Copy out the lines word for word, beginning with the line containing "Page size: 1241x1754." and continuing through the line containing "text Усилитель был".

INFORMATION SUPPLIED >>
========

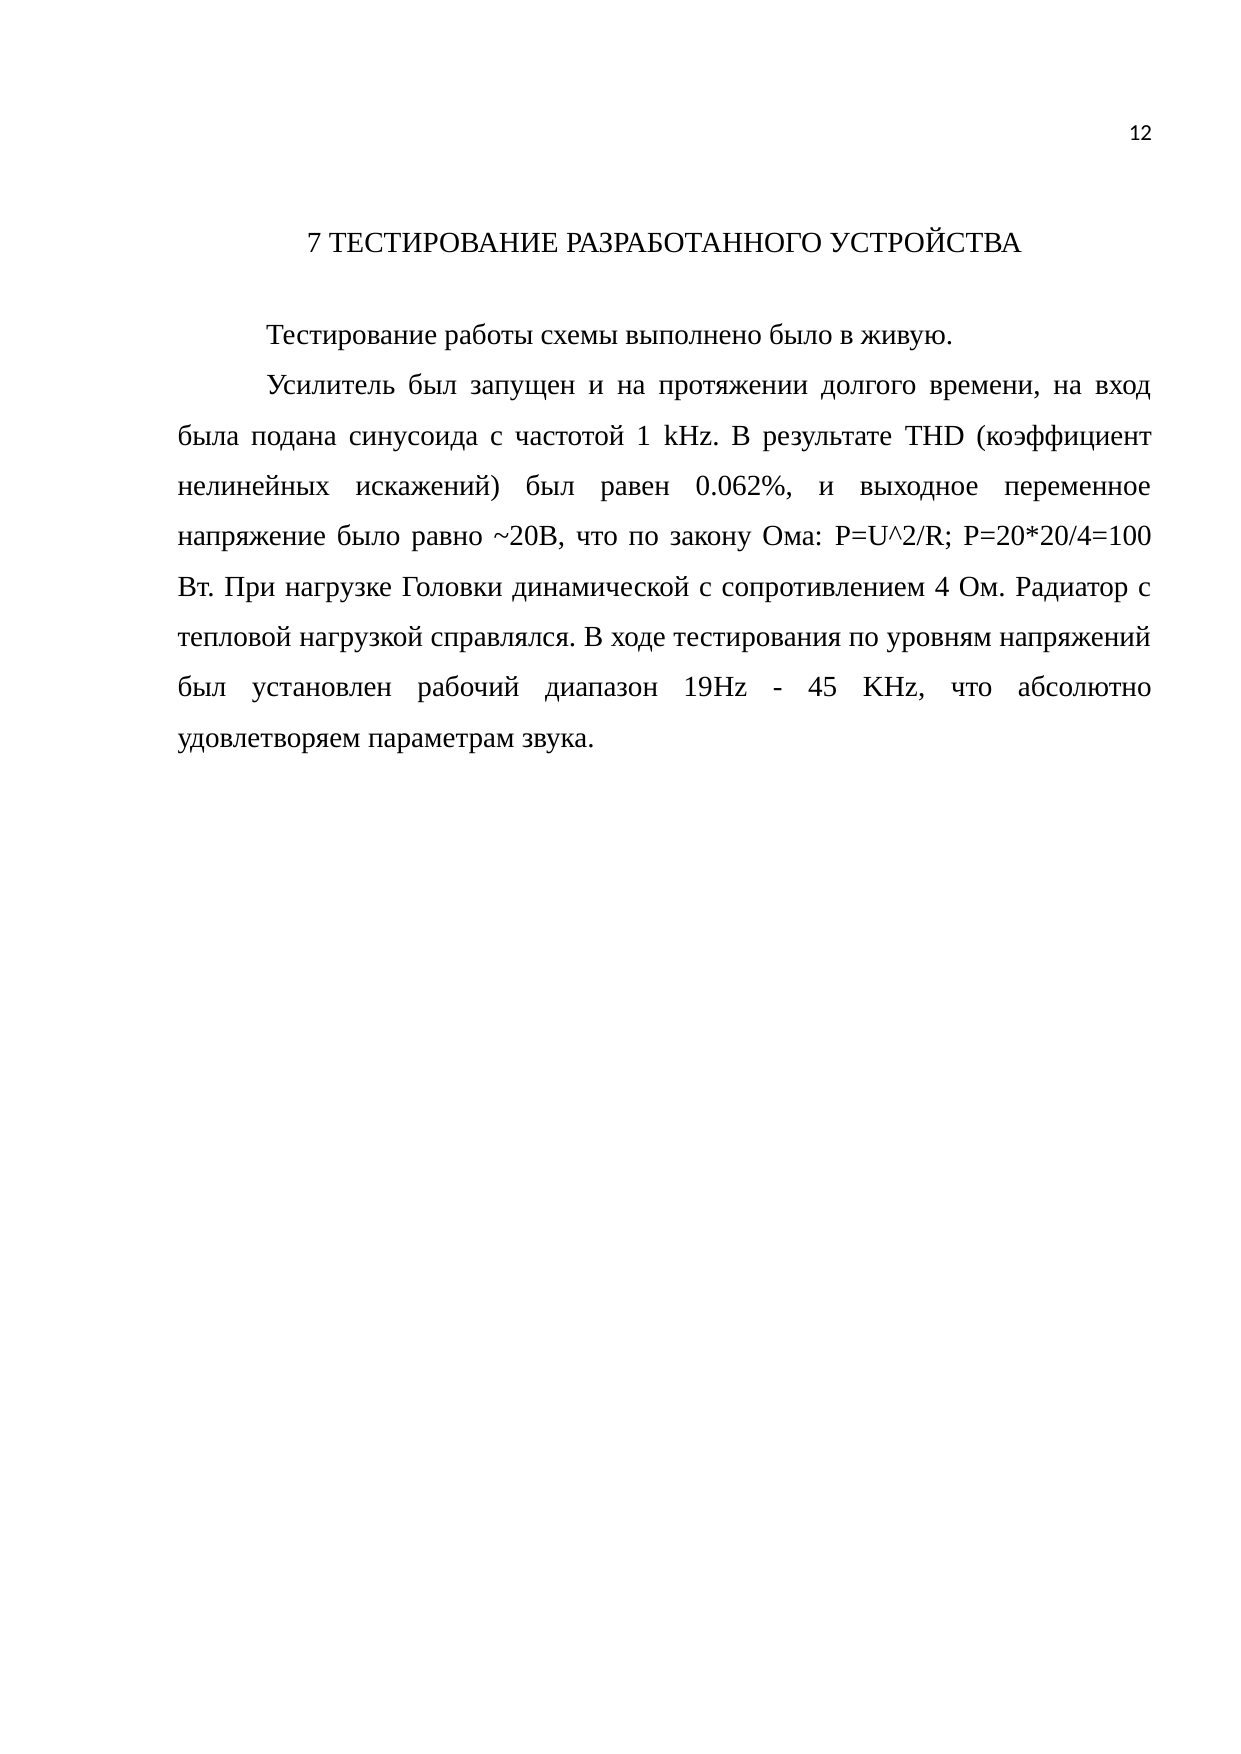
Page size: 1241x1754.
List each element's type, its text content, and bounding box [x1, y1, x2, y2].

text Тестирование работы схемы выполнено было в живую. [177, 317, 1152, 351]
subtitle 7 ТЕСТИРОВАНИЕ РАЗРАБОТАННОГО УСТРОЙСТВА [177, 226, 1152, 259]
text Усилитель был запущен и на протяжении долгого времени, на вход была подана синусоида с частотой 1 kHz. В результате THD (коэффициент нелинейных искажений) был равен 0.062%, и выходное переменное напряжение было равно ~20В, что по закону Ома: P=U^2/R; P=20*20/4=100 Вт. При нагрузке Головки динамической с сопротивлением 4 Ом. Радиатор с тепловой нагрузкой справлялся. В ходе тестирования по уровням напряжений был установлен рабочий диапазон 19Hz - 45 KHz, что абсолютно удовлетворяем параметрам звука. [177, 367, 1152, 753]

========

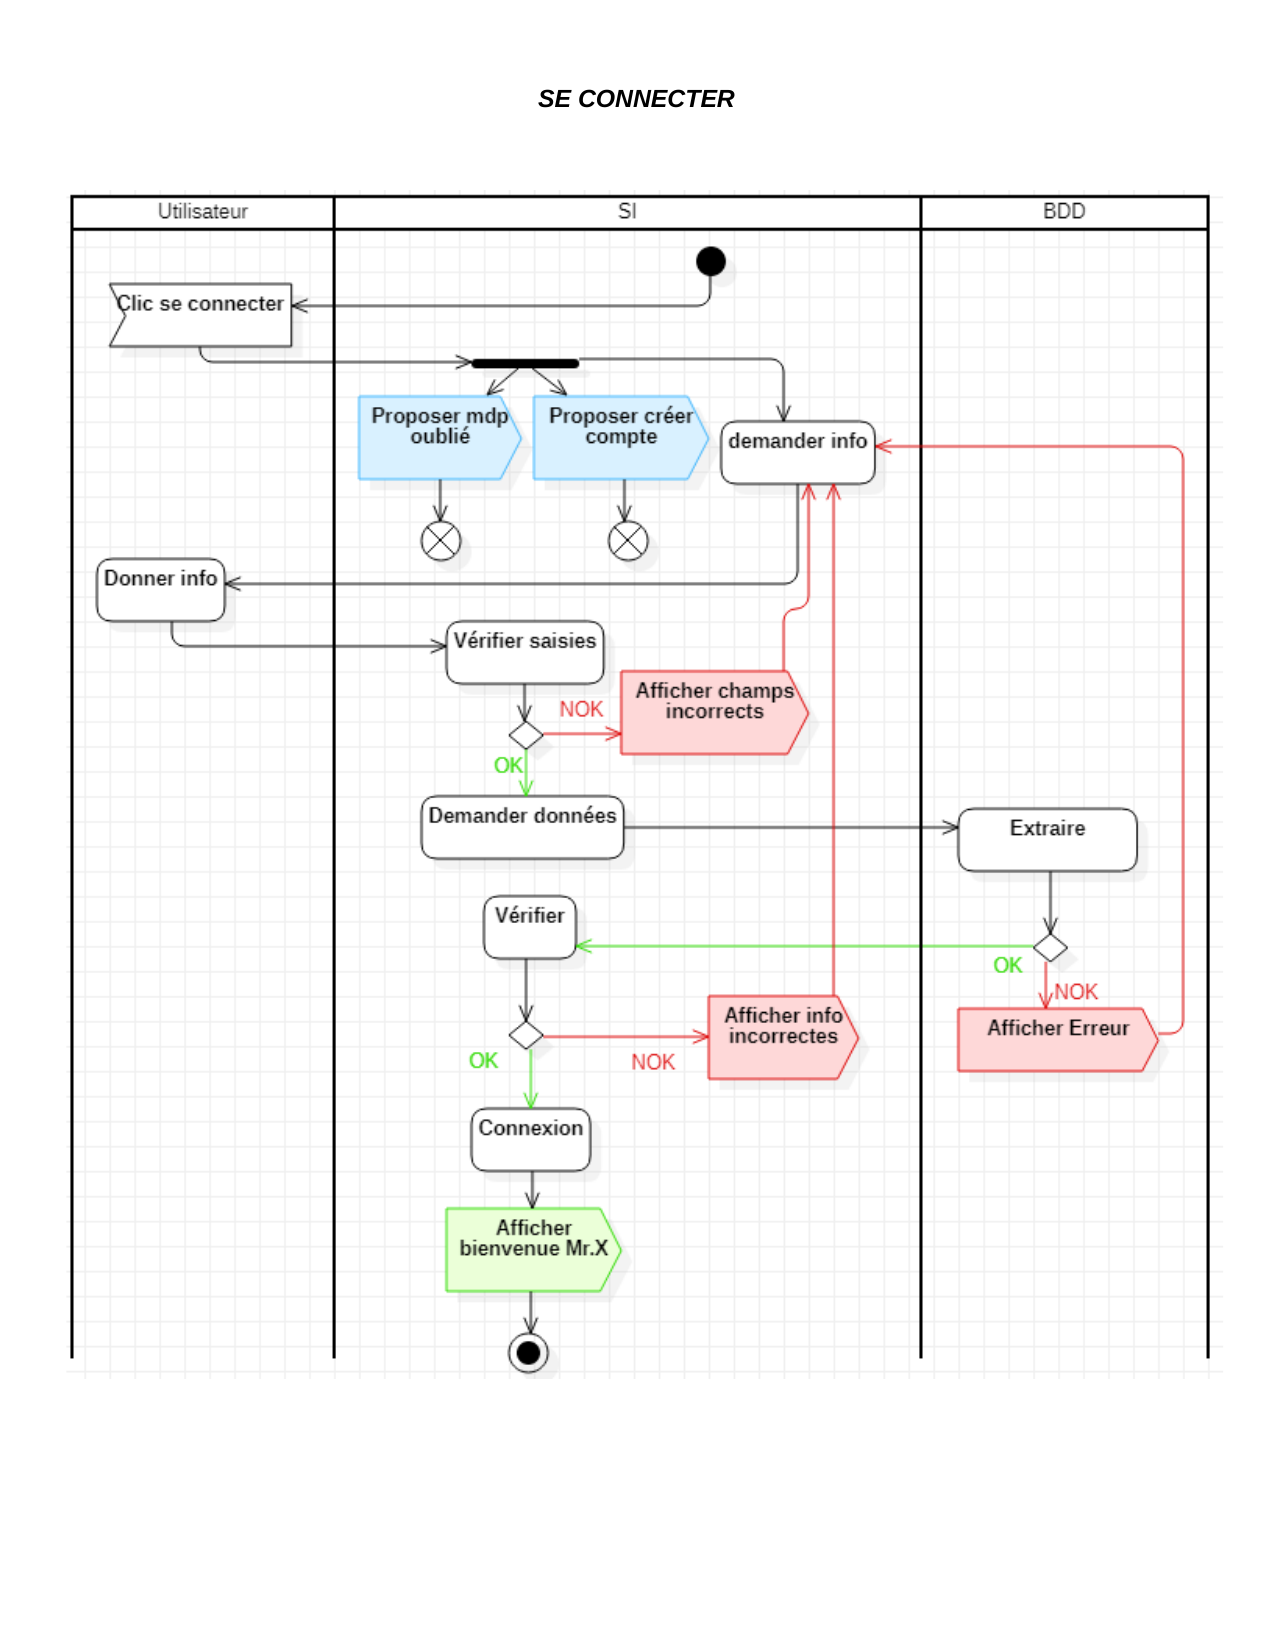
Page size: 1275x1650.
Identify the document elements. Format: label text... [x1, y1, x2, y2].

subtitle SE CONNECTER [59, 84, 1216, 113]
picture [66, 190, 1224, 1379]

========

COMPLETE ANSWER >>
Page size: 1241x1754.
List each element's type, its text content, and bounding box [x1, y1, x2, y2].

text Тестирование работы схемы выполнено было в живую. [177, 317, 1152, 351]
subtitle 7 ТЕСТИРОВАНИЕ РАЗРАБОТАННОГО УСТРОЙСТВА [177, 226, 1152, 259]
text Усилитель был запущен и на протяжении долгого времени, на вход была подана синусоида с частотой 1 kHz. В результате THD (коэффициент нелинейных искажений) был равен 0.062%, и выходное переменное напряжение было равно ~20В, что по закону Ома: P=U^2/R; P=20*20/4=100 Вт. При нагрузке Головки динамической с сопротивлением 4 Ом. Радиатор с тепловой нагрузкой справлялся. В ходе тестирования по уровням напряжений был установлен рабочий диапазон 19Hz - 45 KHz, что абсолютно удовлетворяем параметрам звука. [177, 367, 1152, 753]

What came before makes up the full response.